At the Convention on International Trade in Endangered Species (CITES) Conference of the Parties in 2016, world governments, with the support of EU Member States, adopted a resolution recommending countries close their domestic ivory markets. Already leading the way are the US and China; the former has adopted a near-total domestic ivory ban and China, the world’s largest ivory market, closed its market in 2018. The UK followed suit at the end of 2018 with a near-total ban on ivory trade in the country. A European Commission guidance document recommending a ban on re-export of raw ivory is welcome progress but does not go far enough. The EU must also prohibit all re-exports of worked ivory and take steps to close domestic ivory markets. In September 2017, the Commission launched a consultation to gather information and views regarding the closure of the domestic ivory trade within the EU and ivory trade from and to the EU. We have submitted comments. The majority of the legal ivory exports from the EU are to China and Hong Kong, where significant levels of illegal ivory trade persist.
Methodology of collecting data
Data has been collected using a number of published sources, including enforcement agency press releases and other government publications, NGO and media reports. While extensive, the data likely reflects only a small proportion of the actual illegal ivory trade conducted during the period. We welcome updates, comments and clarifications. For mapping purposes, we used 0.01kg to represent the 143 ivory seizures within EU with unknown weights. A variation of +1.43kg will be observed in the map data in comparison to the data observed the attached data sheet.

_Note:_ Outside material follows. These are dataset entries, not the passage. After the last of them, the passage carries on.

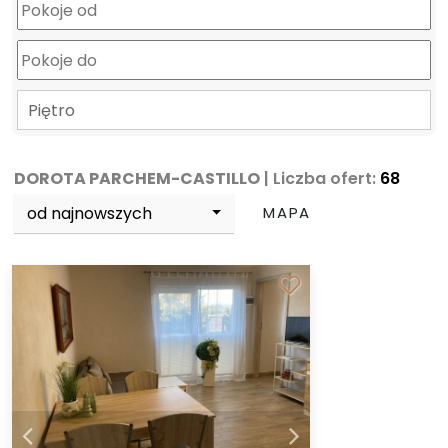
Piętro
DOROTA PARCHEM-CASTILLO
| Liczba ofert:
68
od najnowszych
MAPA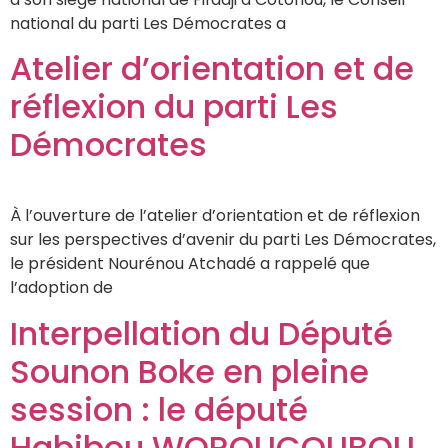
national du parti Les Démocrates a
Atelier d’orientation et de
réflexion du parti Les
Démocrates
À l’ouverture de l’atelier d’orientation et de réflexion
sur les perspectives d’avenir du parti Les Démocrates,
le président Nourénou Atchadé a rappelé que
l’adoption de
Interpellation du Député
Sounon Boke en pleine
session : le député
Habibou WOROUCOUBOU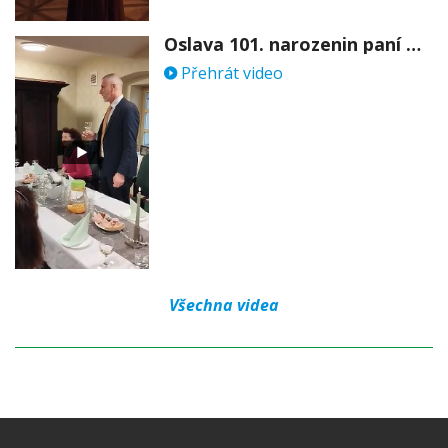
Oslava 101. narozenin paní Věry Skořepové
Přehrát video
Všechna videa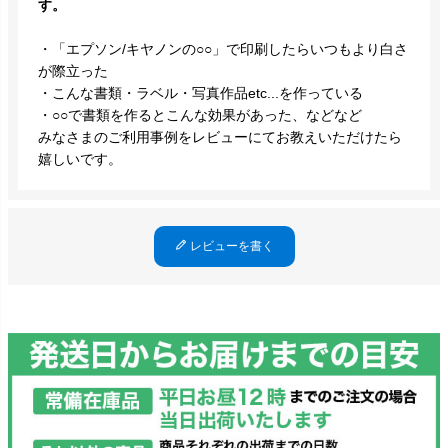
す。
・「エプソン/キヤノンの○○」で印刷したらいつもより白さ
が際立った
・こんな書類・ラベル・写真作品etc...を作っている
・○○で書類を作るとこんな効果があった、などなど
みなさまのご利用事例をレビューにてお教えいただけたら
嬉しいです。
レビューを書く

- Since 2000, seizures of ivory attributed to the EU but seized outside of Europe have totalled 6,490.02kg – likely a fraction of the actual level of illegal ivory linked to Europe.
- Vietnam has emerged in recent years as a prominent destination for ivory transiting in the EU; seven consignments have been seized in Vietnam since 2011, six of them linked to France.

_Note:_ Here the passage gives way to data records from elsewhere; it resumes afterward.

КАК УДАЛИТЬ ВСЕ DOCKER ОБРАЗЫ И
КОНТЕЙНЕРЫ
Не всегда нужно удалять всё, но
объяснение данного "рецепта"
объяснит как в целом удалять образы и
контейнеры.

- Two large consignments of illegal ivory seized within Germany were linked to Vietnam.
- China still stand outs as a key destination for ivory from the EU. China has made several seizures of ivory coming from Belgium, France, the UK, Italy, Portugal, Germany and the Netherlands. A third of these seizures are related to postal consignments.
- A large-scale seizure intended for China occurred in Malaysia in 2012 – the 6,034.3kg of ivory was transhipped via Togo and Spain undetected prior to reaching Malaysia.

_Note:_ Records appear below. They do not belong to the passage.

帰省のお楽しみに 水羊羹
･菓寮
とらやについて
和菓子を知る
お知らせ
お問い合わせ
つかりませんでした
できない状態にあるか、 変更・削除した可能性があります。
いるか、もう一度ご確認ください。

- We identified over 250 seizures of more than 12 tonnes of ivory in 16 European countries between January 2000 and October 2017, representing ivory sourced from approximately 1,800 elephants. · Legal re-exports from the EU between 2003-14 totalled 2.8 tonnes of pre-convention raw ivory, nearly all since 2007, and 4.1 tonnes of worked ivory, 87 per cent of which occurred between 2011-14.
- 2016 saw the highest volume of seizures by weight, with over three tonnes recorded.
- The top four countries that have seized the largest amount of ivory in the EU are Spain, UK, France and Germany; all four have seized over one tonne and together account for nearly three-quarters of the total EU volume.
- The sheer volume of seizures occurring within Europe highlights the significant role the EU plays in the global ivory trade.